Relíquia

Na festa de nossa querida padroeira Santa Maria Goretti, tivemos a alegria de entronizar a sua relíquia para a veneração pública. A relíquia exposta é um fragmento do osso de Santa Maria Goretti, conforme documento datado do dia 25 de abril de 1958.

Mas você sabe o que é uma relíquia e sua importância em nossa caminhada cristã?

Relíquia é a parte do corpo de um santo ou de qualquer objeto que lhe pertenceu.
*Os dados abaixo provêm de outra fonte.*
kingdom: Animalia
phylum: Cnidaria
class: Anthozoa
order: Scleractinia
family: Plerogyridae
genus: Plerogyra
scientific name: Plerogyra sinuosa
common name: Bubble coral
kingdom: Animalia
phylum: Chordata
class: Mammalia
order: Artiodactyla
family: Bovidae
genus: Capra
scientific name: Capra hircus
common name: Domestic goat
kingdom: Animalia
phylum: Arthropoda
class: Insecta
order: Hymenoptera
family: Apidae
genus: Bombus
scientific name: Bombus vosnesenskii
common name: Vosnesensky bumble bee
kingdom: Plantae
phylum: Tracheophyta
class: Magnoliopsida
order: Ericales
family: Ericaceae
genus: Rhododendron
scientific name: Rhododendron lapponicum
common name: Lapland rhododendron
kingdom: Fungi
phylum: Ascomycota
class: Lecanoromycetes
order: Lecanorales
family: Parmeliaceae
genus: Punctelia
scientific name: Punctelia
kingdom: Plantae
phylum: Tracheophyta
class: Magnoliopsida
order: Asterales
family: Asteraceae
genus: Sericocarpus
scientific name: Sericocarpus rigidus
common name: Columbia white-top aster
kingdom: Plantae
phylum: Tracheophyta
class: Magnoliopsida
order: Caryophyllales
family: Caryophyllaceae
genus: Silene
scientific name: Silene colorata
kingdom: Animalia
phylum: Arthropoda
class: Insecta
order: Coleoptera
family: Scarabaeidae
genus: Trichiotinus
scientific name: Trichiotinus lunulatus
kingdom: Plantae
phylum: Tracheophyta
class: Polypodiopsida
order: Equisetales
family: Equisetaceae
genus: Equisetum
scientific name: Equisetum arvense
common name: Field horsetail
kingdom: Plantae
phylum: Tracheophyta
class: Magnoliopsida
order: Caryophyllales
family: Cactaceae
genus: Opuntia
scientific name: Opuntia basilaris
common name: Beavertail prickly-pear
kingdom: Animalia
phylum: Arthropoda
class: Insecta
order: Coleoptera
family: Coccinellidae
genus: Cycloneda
Ela é usualmente guardada em receptáculos chamados relicários.

Existem três classificações de relíquias: primeira classe, que é a parte do corpo de um santo (osso, unha, cabelo, etc.); segunda classe, são objetos pessoais de um santo (roupa, cajado, pregos da cruz, etc.) e as de terceira classe que inclui pedaços de tecidos que tocaram no corpo do santo, ou no relicário, onde uma porção do seu corpo está conservada.

A Igreja Católica, consciente de que a Santidade do próprio Deus refulge e manifesta-se em seus santos, venera, admira e invoca a intercessão dos mesmos, certo de que este procedimento, longe de ofender a Deus, ou de afastar os homens d’Ele, é algo que muito lhe agrada e muito favorece a Vida Cristã.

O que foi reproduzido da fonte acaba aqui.